Battle-weary Admiral Nelson has had his broken arm x-rayed, his cast removed and his bones replaced with special stone - and now he is fit to face the pigeons once again.

The £420,000 operation to repair the naval hero and his 151ft column in Trafalgar Square has taken four months.

Stone masons used rare Craigleith sandstone - the material used to make the statue - to restore his left arm struck by lightning in 1888. For more than a century, the limb has been held together by three bronze straps around the elbow plus patches of mortar and cement.

Modern radar scans showed the arm was not permanently broken, as Victorian restorers had feared, but could be repaired with stonework.

Since the closure of the Craigleith quarry in Scotland over 60 years ago, the sandstone has been near-impossible to obtain.

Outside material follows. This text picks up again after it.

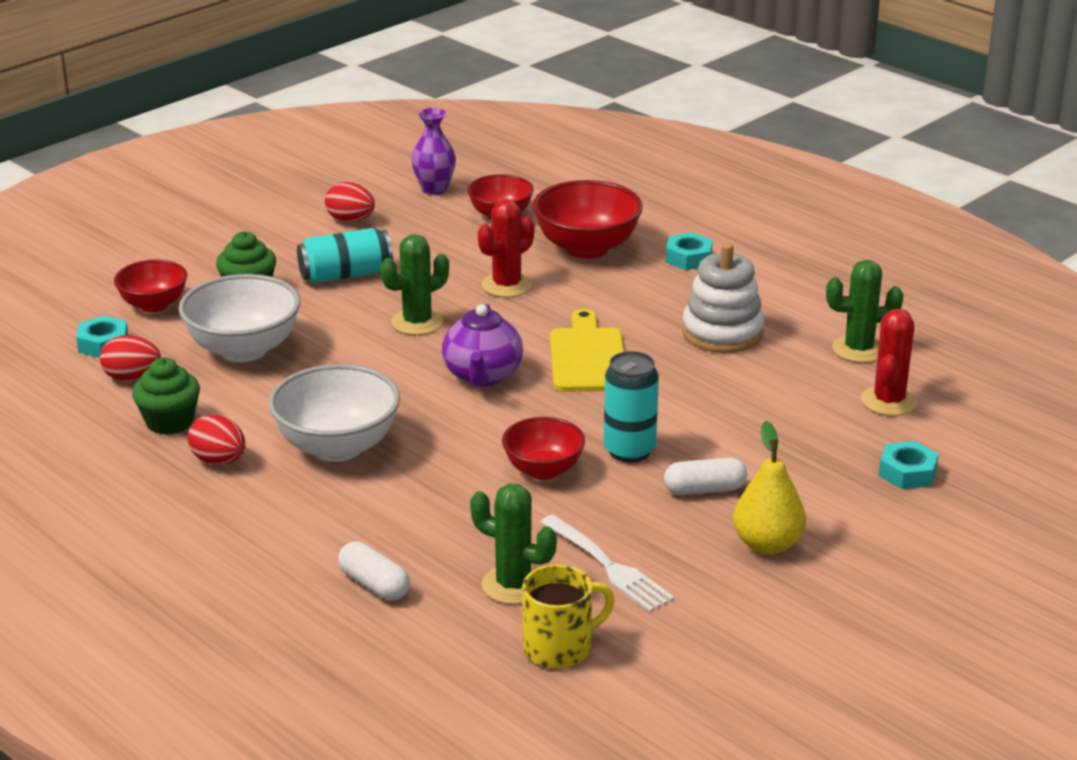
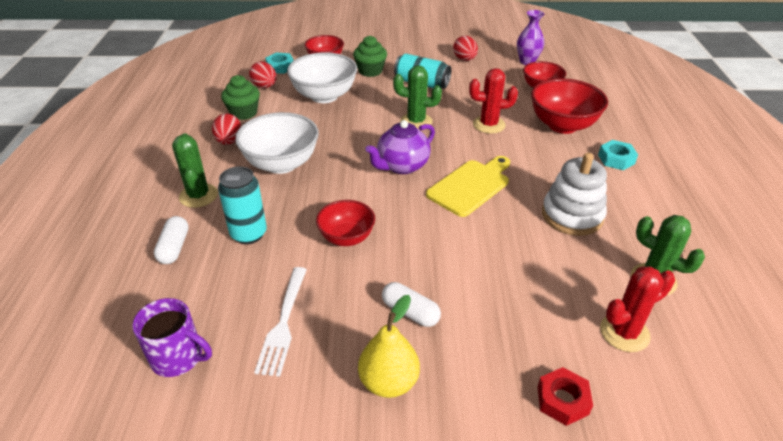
camera: 45 degrees right, 10 degrees up
(513, 585) = (224, 297): green cactus -> green cactus (198, 196)
(560, 648) = (178, 357): yellow mug -> purple mug
(629, 451) = (407, 256): turquoise can -> turquoise can (248, 234)
(907, 473) = (562, 400): turquoise nut -> red nut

But then an unexpected "organ donation" occurred: Craigleith stone was salvaged from an A-listed building in Edinburgh, Donaldson's School for the Deaf, and handed to Nelson's restoration.

It is only the third complete face-lift in the column's lifetime of 163 years. The job coincides with the ongoing bicentenary of Horatio Nelson's victory at the Battle of Trafalgar in 1805. Although the admiral died at the heat of battle off the Spanish coast, he crushed Napoleon's Bonaparte's dream of conquering Europe.

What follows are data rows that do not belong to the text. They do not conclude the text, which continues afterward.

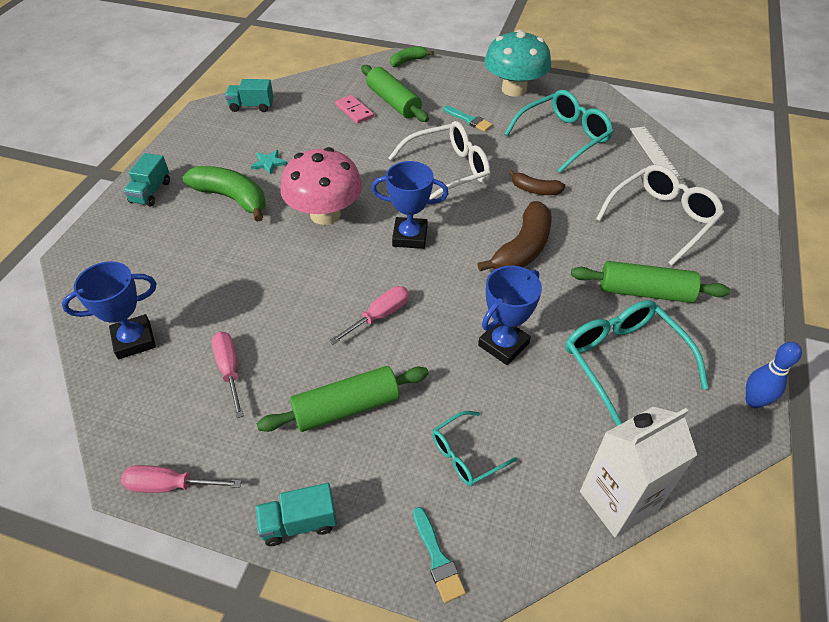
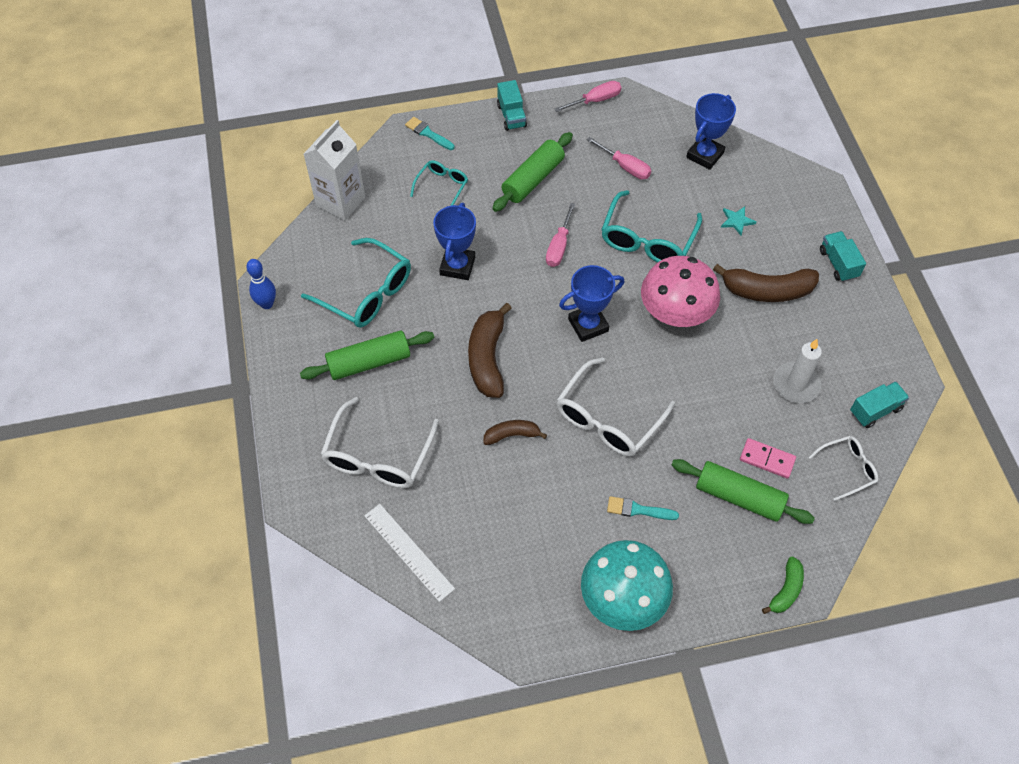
camera: 150 degrees right, 10 degrees up
(232, 198) = (767, 290): green banana -> brown banana
(269, 163) = (778, 344): turquoise star -> turquoise star (736, 221)
(286, 137) = (796, 384): none -> white candle
(299, 523) = (511, 116): turquoise truck -> turquoise truck turned 120 degrees clockwise
(308, 90) = (846, 469): none -> white glasses
(562, 138) = (522, 532): turquoise glasses -> turquoise glasses (648, 238)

First commissioned in 1812, design quarrels delayed the monument's completion for more than 30 years. In the end it cost £47,500, or £3.5 million in today's money. With his chest full of medals, bicorne on top and amputated right arm, the old mariner still peers to the liar of his Gallic enemy in the south.

Experts steam-cleaned the entire Grade II-listed structure with gentle air abrasives to remove bird droppings, algae and grime. Layers of old wax were also stripped from the bronze panels and four lions at the column base. The scaffolding will be removed over the next two weeks.

Adrian Attwood, from David Ball Restoration Limited, which carried out the restoration work, said: "Our philosophy at the start of the project was that we would repair Nelson as carefully as if it were a statue at ground level.

"Using the Craigleith stone and repairing Nelson's arm means that we have exceeded our own expectations. We leave Nelson looking much better than he has for many years."

The only bad news for the seasoned hero was his lack of height. A laser survey, the first ever done on the landmark, found he only stood 169ft tall - instead of the often quoted 185ft.